(Data records)
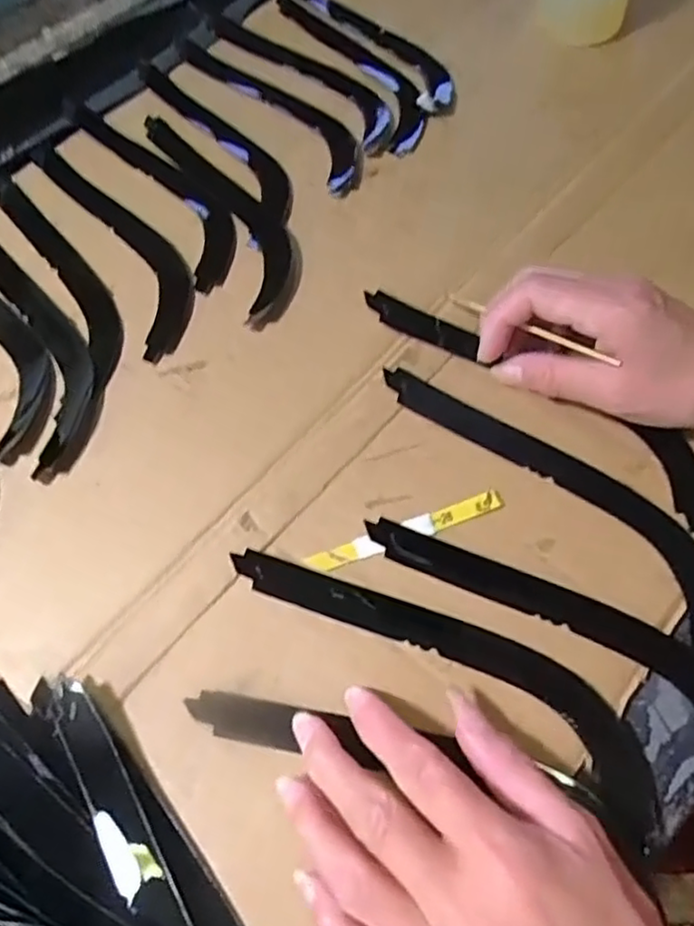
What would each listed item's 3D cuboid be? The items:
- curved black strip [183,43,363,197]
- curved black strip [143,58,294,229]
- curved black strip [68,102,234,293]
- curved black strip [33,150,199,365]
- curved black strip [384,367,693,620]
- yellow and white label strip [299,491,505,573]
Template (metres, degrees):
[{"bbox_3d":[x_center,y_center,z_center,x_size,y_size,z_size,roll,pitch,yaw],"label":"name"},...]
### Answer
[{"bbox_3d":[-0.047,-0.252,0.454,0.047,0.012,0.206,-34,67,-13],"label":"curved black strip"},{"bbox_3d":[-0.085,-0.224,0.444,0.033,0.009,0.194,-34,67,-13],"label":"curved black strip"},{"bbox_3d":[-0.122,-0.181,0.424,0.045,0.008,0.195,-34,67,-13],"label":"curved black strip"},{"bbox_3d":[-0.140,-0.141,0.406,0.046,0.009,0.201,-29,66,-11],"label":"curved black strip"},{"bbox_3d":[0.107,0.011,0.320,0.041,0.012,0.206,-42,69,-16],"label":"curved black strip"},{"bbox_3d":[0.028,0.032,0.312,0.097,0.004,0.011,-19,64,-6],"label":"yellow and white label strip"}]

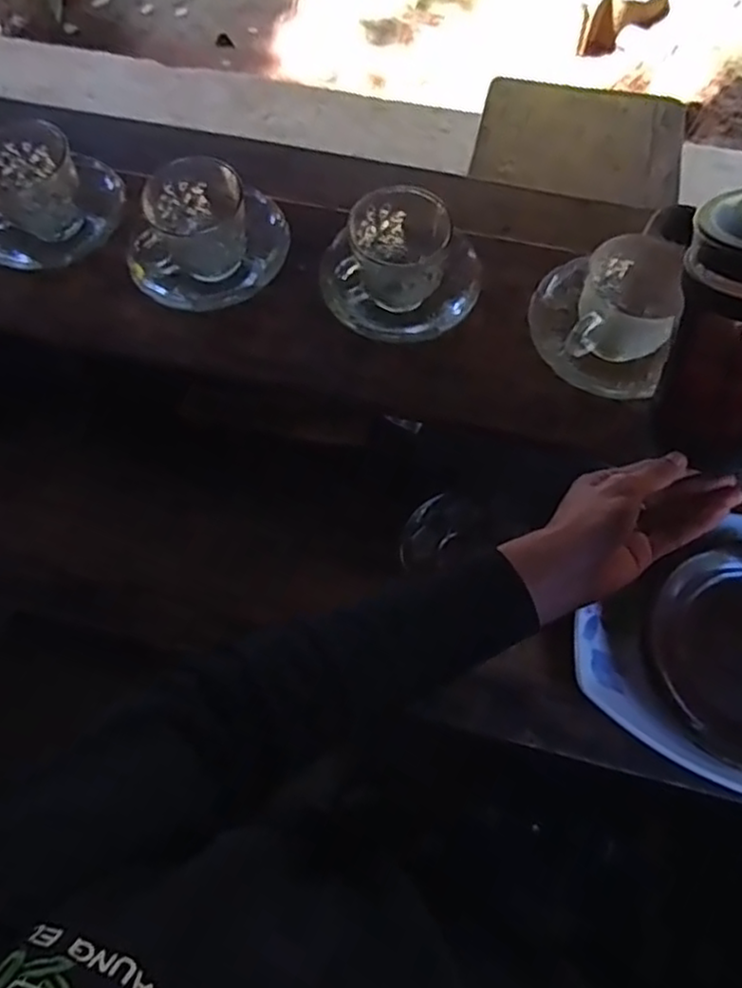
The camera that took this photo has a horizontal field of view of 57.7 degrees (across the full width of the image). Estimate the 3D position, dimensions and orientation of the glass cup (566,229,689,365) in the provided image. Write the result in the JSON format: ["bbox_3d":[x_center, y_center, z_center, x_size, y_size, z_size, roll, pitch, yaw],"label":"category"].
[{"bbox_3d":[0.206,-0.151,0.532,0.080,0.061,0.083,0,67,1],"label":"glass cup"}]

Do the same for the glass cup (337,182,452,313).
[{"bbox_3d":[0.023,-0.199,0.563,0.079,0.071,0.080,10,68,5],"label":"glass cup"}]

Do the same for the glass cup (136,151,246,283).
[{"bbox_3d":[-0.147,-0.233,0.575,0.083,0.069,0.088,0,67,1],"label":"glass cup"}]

> TASK TO COMPLETE
No pictures go in the copy. Set down all the data exactly.

> ANSWER FOR THIS EXERCISE
What would each listed item's 3D cuboid be? The items:
- curved black strip [183,43,363,197]
- curved black strip [143,58,294,229]
- curved black strip [68,102,234,293]
- curved black strip [33,150,199,365]
- curved black strip [384,367,693,620]
- yellow and white label strip [299,491,505,573]
Template (metres, degrees):
[{"bbox_3d":[x_center,y_center,z_center,x_size,y_size,z_size,roll,pitch,yaw],"label":"name"},...]
### Answer
[{"bbox_3d":[-0.047,-0.252,0.454,0.047,0.012,0.206,-34,67,-13],"label":"curved black strip"},{"bbox_3d":[-0.085,-0.224,0.444,0.033,0.009,0.194,-34,67,-13],"label":"curved black strip"},{"bbox_3d":[-0.122,-0.181,0.424,0.045,0.008,0.195,-34,67,-13],"label":"curved black strip"},{"bbox_3d":[-0.140,-0.141,0.406,0.046,0.009,0.201,-29,66,-11],"label":"curved black strip"},{"bbox_3d":[0.107,0.011,0.320,0.041,0.012,0.206,-42,69,-16],"label":"curved black strip"},{"bbox_3d":[0.028,0.032,0.312,0.097,0.004,0.011,-19,64,-6],"label":"yellow and white label strip"}]

The camera that took this photo has a horizontal field of view of 57.7 degrees (across the full width of the image). Estimate the 3D position, dimensions and orientation of the glass cup (566,229,689,365) in the provided image. Write the result in the JSON format: ["bbox_3d":[x_center, y_center, z_center, x_size, y_size, z_size, roll, pitch, yaw],"label":"category"].
[{"bbox_3d":[0.206,-0.151,0.532,0.080,0.061,0.083,0,67,1],"label":"glass cup"}]

Do the same for the glass cup (337,182,452,313).
[{"bbox_3d":[0.023,-0.199,0.563,0.079,0.071,0.080,10,68,5],"label":"glass cup"}]

Do the same for the glass cup (136,151,246,283).
[{"bbox_3d":[-0.147,-0.233,0.575,0.083,0.069,0.088,0,67,1],"label":"glass cup"}]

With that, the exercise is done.